* [PROBLEM TO SOLVE]: From the records that follow, copy every line that contains the word "Washing".

__________________________________________________

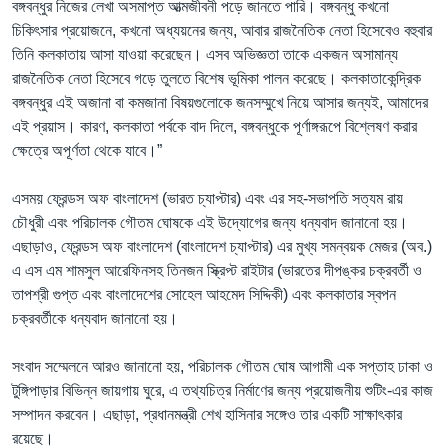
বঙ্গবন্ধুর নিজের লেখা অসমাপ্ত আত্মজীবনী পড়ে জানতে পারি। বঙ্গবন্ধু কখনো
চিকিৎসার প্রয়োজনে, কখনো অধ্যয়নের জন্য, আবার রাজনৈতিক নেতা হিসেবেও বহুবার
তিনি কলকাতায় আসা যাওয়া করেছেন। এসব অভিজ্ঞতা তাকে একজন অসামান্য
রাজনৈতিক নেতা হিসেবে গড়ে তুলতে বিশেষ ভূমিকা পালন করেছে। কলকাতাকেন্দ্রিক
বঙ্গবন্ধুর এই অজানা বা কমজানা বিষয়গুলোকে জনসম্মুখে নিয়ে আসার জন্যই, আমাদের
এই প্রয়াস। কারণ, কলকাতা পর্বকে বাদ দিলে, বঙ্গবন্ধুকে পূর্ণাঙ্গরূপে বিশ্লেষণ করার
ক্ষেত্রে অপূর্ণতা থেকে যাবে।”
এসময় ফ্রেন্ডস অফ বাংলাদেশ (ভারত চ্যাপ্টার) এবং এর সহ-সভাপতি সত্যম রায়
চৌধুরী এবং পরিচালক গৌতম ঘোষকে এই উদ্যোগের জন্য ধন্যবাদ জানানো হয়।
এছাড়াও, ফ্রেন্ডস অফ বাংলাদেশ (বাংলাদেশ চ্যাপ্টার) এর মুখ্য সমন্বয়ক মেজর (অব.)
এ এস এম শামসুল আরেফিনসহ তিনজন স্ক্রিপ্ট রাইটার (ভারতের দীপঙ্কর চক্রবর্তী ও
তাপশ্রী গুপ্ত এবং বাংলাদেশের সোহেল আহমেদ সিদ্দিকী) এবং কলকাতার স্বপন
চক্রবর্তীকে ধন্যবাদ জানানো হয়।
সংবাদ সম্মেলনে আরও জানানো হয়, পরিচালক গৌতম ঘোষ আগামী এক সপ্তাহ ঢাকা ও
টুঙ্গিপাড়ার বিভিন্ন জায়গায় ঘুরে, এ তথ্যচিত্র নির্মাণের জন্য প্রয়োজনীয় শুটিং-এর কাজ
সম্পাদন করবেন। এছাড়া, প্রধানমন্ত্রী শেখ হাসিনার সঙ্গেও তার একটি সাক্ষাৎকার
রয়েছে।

__________________________________________________

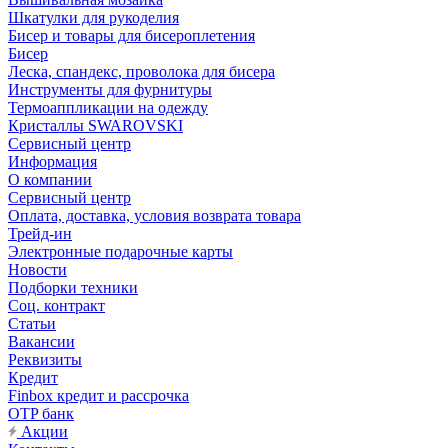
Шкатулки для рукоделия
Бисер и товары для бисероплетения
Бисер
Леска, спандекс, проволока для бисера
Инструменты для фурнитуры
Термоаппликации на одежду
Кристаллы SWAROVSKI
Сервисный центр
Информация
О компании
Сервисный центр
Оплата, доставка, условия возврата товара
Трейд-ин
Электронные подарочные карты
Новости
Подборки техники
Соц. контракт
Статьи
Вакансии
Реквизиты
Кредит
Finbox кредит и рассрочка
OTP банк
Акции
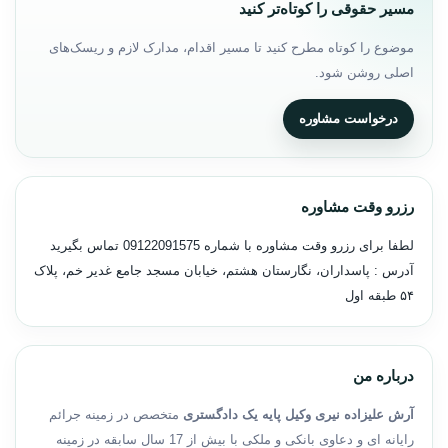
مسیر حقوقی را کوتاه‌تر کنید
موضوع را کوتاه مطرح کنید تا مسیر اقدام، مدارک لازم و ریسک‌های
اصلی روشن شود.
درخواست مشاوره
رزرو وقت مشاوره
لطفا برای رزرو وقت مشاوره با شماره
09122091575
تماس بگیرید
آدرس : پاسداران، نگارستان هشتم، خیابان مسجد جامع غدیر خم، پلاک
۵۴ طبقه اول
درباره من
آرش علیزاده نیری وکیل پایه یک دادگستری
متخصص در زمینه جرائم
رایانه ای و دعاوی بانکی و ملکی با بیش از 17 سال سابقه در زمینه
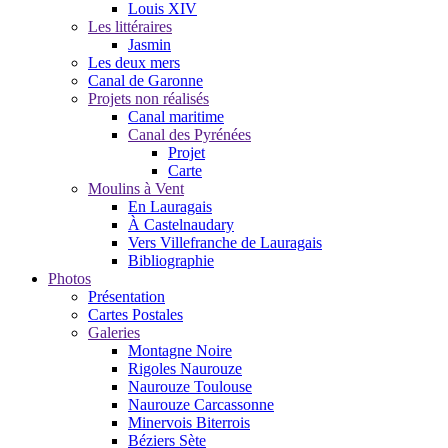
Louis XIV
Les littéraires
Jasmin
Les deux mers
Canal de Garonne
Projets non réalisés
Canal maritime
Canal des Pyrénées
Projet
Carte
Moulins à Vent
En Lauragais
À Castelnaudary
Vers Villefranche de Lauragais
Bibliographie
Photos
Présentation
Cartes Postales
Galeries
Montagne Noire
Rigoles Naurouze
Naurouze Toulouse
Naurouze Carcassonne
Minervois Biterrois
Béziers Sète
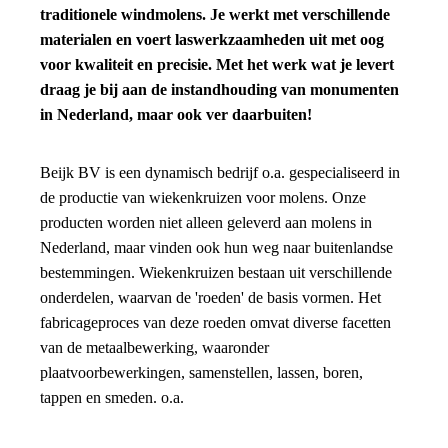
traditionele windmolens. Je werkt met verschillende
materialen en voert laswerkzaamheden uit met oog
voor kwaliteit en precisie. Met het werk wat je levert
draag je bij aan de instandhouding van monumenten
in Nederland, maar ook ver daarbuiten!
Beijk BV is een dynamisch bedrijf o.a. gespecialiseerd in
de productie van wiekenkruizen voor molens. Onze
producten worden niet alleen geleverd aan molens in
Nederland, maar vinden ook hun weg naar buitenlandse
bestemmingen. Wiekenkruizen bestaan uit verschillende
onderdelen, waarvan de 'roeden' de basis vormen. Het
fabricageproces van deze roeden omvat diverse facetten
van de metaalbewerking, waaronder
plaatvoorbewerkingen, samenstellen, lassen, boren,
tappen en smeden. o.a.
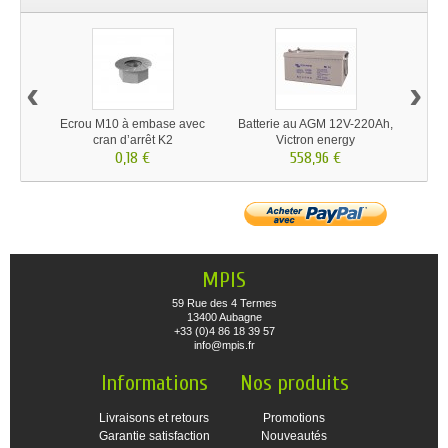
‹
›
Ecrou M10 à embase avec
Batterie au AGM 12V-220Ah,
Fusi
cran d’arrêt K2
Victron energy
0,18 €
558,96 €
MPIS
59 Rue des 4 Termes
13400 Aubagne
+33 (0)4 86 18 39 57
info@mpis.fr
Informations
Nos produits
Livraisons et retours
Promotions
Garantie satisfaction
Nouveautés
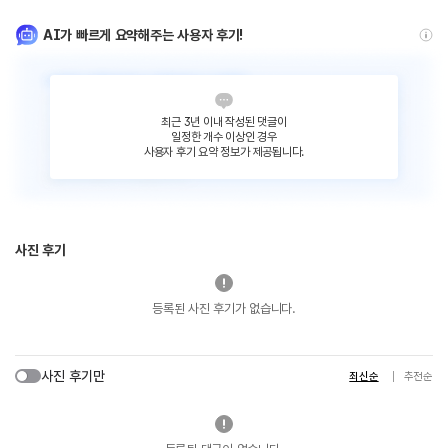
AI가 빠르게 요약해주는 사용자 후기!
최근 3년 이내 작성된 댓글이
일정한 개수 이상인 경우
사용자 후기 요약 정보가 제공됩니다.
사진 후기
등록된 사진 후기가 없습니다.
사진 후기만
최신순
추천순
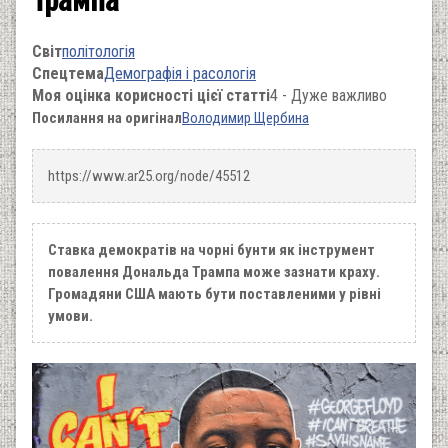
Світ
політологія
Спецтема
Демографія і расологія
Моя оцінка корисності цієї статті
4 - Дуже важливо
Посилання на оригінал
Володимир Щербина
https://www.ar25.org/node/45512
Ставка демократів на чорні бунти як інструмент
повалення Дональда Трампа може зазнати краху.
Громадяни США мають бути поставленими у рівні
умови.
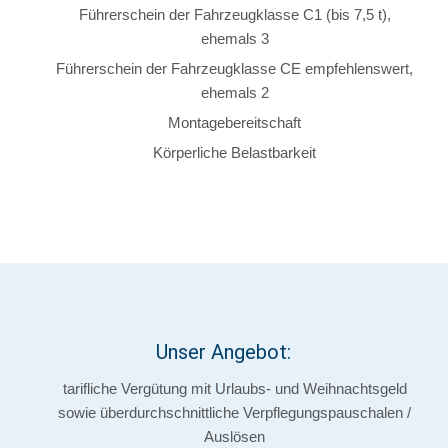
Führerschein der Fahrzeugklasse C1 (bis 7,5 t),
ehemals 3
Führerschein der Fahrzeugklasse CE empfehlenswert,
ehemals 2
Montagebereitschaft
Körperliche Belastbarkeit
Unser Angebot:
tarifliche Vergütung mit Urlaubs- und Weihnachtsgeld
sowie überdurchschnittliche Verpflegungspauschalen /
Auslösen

__________________________________________________

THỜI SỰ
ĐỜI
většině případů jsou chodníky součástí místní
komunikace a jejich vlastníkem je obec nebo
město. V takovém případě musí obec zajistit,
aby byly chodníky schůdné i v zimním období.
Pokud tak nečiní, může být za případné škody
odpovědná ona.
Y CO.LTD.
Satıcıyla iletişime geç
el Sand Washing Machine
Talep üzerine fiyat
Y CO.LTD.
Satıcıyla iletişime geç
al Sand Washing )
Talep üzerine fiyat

__________________________________________________

* [WORKED SOLUTION]:
el Sand Washing Machine
al Sand Washing )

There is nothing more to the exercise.